Link prediction is a fundamental problem in social network research, and has been actively studied [1–10]. Typically, link prediction is the problem of detecting missing links or predicting future link formation in a network by utilizing a given network topology . In the literature, several link prediction techniques have been proposed, and these techniques have been applied to several types of social networks [2, 5, 6, 9–12]. Link prediction techniques have a broad range of application domains, and are expected to be utilized for recommendation , anomaly detection , network modeling , missing link detection , evaluation of network evolution mechanisms , reconstruction of networks , and classification of partially labeled networks [17, 18].
In the literature, several link prediction techniques have been proposed. Many researchers have used an unsupervised approach for link prediction [1, 2, 7, 10–12, 25]. Unsupervised link prediction techniques estimate the likelihood of link formation (i.e., link prediction score) between two nodes by using knowledge about the characteristics of real networks. For instance, one of the most popular link prediction techniques, the common neighbors method (CN), estimates the likelihood of link formation based on the idea that the existence of many common adjacent nodes between two nodes implies a high probability of link formation between them . Existing techniques aim to predict link formation or to detect missing links from only the topological structure of social networks [1, 2, 7, 10–12, 25]. In contrast, we focus on social networks in social media systems, and examine the effectiveness of examining records of user activity for link prediction.
The results of this study indicate that in social media, link prediction based on retweet history is more effective than conventional prediction based on network topology alone for actively retweeting users. Furthermore, RTP prediction based on retweeted posts was more effective than RTV prediction based on retweet views.
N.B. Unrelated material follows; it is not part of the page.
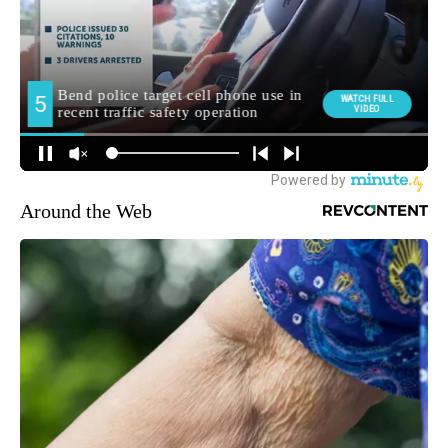
Around the Web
This suggests that the active behavior of posting a retweet indicates stronger user interest than does the passive behavior of viewing a retweet. Previous research on link prediction based on retweet history has been based on retweet views. The main contribution of this paper is that it shows the effectiveness of link prediction based on retweet posts.
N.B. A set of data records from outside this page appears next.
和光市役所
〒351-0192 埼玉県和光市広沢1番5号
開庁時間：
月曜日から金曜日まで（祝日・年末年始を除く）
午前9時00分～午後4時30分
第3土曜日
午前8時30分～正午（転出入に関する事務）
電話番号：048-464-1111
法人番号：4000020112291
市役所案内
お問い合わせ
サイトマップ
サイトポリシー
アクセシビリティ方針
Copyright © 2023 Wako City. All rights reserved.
In this study, we investigated the effectiveness of user records of retweets for link prediction in the popular social media platform Twitter. Through extensive experiments, we found that using the records of retweets is an effective approach for link prediction on Twitter. Our experimental results showed that a link prediction technique based on retweet posts achieves better prediction accuracy than do popular topology-based techniques (specifically, CN and RA) or techniques based on retweet views for actively retweeting users. Our results also showed that the accuracy of link prediction can be increased by combining retweet records and network topology.